Walter Berman: Current math say, it’s marginal, I would say it’s bigger around 4 basis points or 5 basis points, but it’s the real opportunity of redeployment that will provide us certainly margin and profitability potential.
Tom Gallagher: Got it. The – let’s see, the other question I had was on variable annuity reserve charge. I know when some other companies have taken reserve strengthenings under the new accounting that there has been an ongoing earnings drag in addition to the reserve charge, anything like that to consider for the variable annuity charge. Walter, I think I heard you say the $200 million a quarter was still intact on guide. So, I would presume that means probably not much, but just curious if there is any impact there.
Walter Berman: You are correct. It’s probably not much. And the answer is no, really.
Tom Gallagher: And anything – okay. Thanks. And then any – should there be a similar 4Q charge on a statutory basis for the same assumption changes, or is that still TBD?
Walter Berman: I think that’s still TBD.
Tom Gallagher: And then if I could sneak in a final one. Long-term care, I saw your updated disclosures, which I thought was helpful. I guess considering that this block continues to shrink, it looks like the risk is well managed, is risk transfer still a consideration here, or is the bid-ask spread still too wide, or should we really think about you most likely continuing to own it considering the risk continues to shrink?
Walter Berman: So, okay, over the years, we certainly have been able to demonstrate that we are managing the risk very effectively.
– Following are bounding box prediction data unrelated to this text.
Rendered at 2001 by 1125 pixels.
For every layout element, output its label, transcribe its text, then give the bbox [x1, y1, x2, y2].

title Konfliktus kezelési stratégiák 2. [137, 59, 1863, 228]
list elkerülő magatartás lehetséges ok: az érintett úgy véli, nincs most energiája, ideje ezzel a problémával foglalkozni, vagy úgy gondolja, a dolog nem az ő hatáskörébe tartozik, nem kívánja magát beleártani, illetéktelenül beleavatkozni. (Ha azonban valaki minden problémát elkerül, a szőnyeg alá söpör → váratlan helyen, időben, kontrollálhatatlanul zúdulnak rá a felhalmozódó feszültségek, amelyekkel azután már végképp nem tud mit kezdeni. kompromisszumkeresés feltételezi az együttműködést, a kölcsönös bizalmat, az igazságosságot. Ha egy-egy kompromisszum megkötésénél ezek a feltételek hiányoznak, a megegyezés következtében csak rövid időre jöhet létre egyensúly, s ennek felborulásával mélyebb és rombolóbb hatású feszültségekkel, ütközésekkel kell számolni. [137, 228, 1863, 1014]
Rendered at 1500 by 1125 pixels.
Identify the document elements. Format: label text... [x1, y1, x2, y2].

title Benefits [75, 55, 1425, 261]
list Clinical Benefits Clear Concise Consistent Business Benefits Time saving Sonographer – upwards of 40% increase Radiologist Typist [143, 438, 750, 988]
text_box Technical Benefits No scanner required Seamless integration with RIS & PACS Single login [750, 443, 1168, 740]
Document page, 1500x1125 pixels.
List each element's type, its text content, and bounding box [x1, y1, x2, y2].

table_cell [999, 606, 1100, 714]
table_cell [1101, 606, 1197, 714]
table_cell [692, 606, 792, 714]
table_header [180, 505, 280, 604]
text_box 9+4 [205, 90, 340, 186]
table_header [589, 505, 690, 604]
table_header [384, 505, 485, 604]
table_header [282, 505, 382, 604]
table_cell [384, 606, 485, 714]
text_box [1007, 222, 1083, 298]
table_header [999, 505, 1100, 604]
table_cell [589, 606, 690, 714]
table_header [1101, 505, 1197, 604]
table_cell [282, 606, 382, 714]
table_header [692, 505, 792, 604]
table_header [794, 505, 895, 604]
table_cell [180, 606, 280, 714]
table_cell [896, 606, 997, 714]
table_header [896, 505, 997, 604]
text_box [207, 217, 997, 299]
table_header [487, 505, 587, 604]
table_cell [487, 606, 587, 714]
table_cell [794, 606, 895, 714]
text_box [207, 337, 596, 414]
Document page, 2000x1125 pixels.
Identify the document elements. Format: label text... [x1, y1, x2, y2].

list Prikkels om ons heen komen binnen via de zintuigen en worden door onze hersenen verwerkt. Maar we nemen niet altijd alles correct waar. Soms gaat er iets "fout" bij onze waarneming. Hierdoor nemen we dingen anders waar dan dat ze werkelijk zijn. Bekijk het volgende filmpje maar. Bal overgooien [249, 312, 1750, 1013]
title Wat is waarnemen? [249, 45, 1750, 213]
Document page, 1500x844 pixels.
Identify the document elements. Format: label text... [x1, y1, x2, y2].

So, any risk transfer would have to consider that and really have a very balance of bid-ask and because the portfolio is performing quite well, and as it’s indicated in the observations that you made about it. So, yes, we feel very comfortable in retaining it. But if somebody comes along with something that is certainly the best interest shareholder was considered.
Jim Cracchiolo: Over the last number of years, it’s performed better than we expected in many instances and improved in that sense. And we haven’t factored in some of the other things that has affected pre-COVID as a positive yet.
Tom Gallagher: Thanks.
Operator: The next question is from Brennan Hawken with UBS. Your line is open.
Brennan Hawken: Hi. Good morning. Thanks for taking my questions. Thanks for all the color on the cash dynamics here intra-quarter and quarter-to-date and it certainly sounds encouraging. I guess does that mean that we could get back to a period where we are looking at how to grow the sweep balances and it just becomes a function of net new assets, or is that sort of more organic growth trajectory still hindered by balance remixing? And when do you think we could get to that period? Thanks.